Colleague Drama 101
I’ve spoken a lot lately about being liked vs. respected at work and I encourage you to choose the latter in your work environment since when you are well respected, people tend to also enjoy your company. But sometimes colleagues just don’t get along and personalities clash. I’ve even heard horror stories of unacceptable behavior that sounds like it belongs on an afternoon reality talk show instead of the professional workplace.
Since being uncivil is childish and unproductive, I suggest you have a sincere conversation with the egregious behaving colleague to address the issue before it really festers. I recently read a scenario in the Oprah magazine that was spot on so I hope you can add this to your professional toolbox.
Here is a script for you to consider when dealing with a difficult colleague:
“I need to share something with you – please listen without responding. I know you have said ugly things about me; I did my homework before deciding to have this conversation with you. I want you to know that your behavior is not OK with me. Please don’t say you hope we’ll find a way to remain close – you know that is not a realistic option here. While we are not friends, we are also not enemies. Let’s agree to move on, and we won’t have a problem.”

***

* Tasks for this exercise
1. In the piece on colleague drama, write out everything from "Colleague Drama 101" down to "the professional workplace.".
2. According to the piece on colleague drama, why should you have a sincere conversation with a colleague who behaves badly? Answer in one to three sentences.
3. Pick up the piece on colleague drama after its script and keep it going.

(Dataset entries)
***

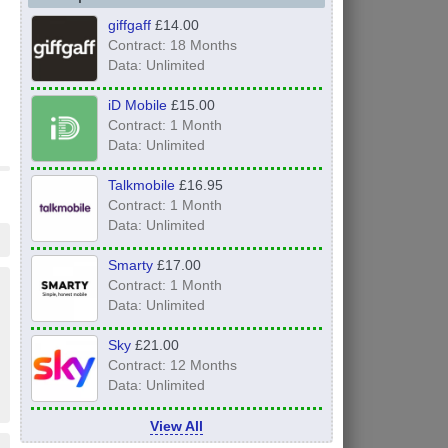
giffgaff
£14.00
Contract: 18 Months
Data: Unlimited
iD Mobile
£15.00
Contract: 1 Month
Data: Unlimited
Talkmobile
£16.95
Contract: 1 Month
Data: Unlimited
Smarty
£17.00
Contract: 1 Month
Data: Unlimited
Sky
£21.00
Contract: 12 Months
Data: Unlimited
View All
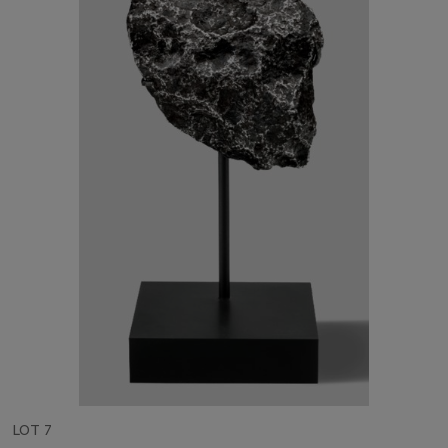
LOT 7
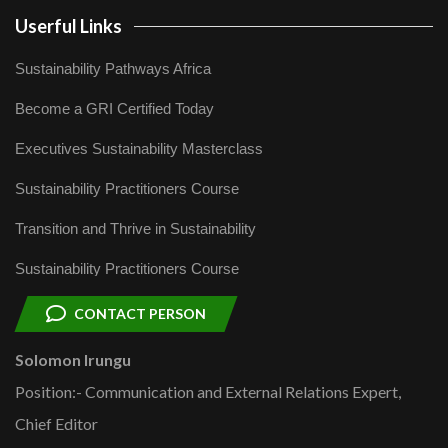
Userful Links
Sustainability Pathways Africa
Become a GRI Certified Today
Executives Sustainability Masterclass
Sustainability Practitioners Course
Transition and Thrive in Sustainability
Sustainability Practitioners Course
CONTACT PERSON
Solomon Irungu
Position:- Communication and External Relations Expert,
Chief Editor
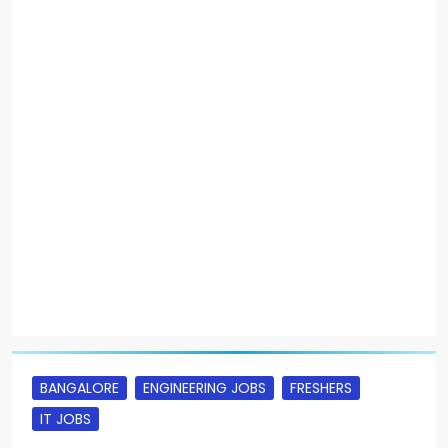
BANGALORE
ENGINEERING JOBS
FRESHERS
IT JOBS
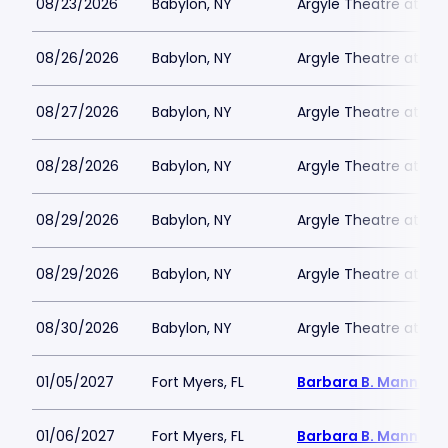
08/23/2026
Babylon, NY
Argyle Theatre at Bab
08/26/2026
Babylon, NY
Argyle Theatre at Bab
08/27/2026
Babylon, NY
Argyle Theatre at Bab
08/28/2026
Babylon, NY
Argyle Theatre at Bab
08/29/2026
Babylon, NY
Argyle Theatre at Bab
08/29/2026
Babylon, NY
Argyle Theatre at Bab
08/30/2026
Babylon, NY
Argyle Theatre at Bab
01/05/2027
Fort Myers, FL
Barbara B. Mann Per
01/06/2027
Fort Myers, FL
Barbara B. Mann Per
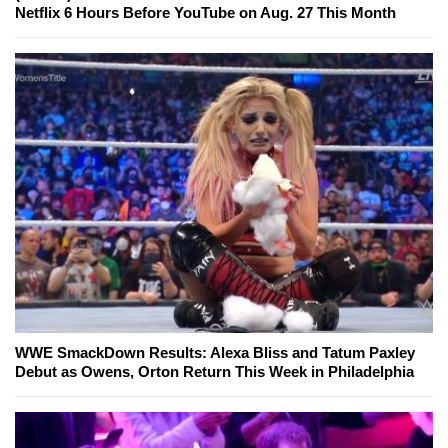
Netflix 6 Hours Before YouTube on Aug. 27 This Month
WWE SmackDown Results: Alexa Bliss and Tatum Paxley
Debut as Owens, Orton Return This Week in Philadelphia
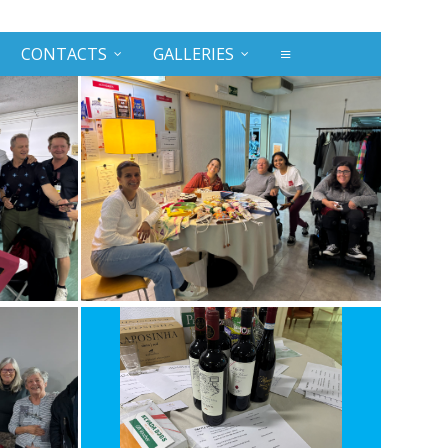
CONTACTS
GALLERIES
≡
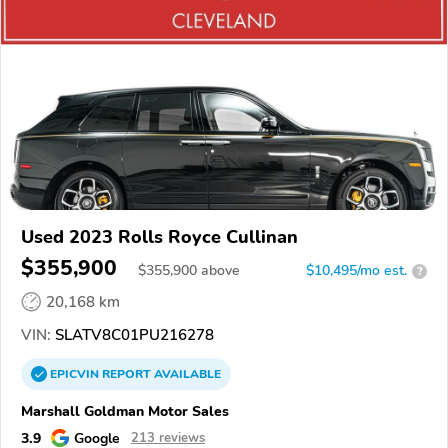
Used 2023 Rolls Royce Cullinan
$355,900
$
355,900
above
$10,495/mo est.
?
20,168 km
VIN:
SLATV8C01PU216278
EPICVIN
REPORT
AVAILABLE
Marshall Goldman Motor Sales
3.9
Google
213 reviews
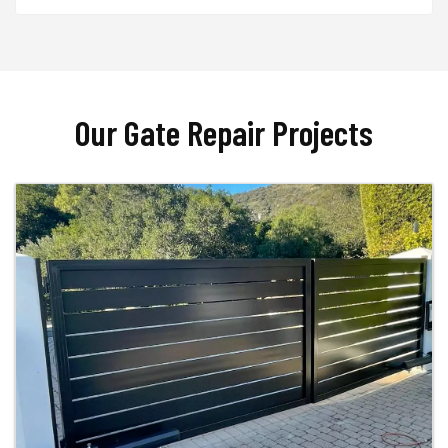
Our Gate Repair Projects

***

* Exercise answers
1.
Colleague Drama 101
I’ve spoken a lot lately about being liked vs. respected at work and I encourage you to choose the latter in your work environment since when you are well respected, people tend to also enjoy your company. But sometimes colleagues just don’t get along and personalities clash. I’ve even heard horror stories of unacceptable behavior that sounds like it belongs on an afternoon reality talk show instead of the professional workplace.

2. Being uncivil is childish and unproductive. The conversation lets you address the issue before it really festers.

3.
It’s all about teaching people how to treat you and setting up professional boundaries. When you are faced with difficult scenarios at work you must manage these tough working relationships. Seek the wisdom of a trusted mentor or confidante and strategize about ways to diffuse a difficult colleague so they don’t have any control over you. Power is not given, it’s taken and don’t ever let a toxic colleague steal your power.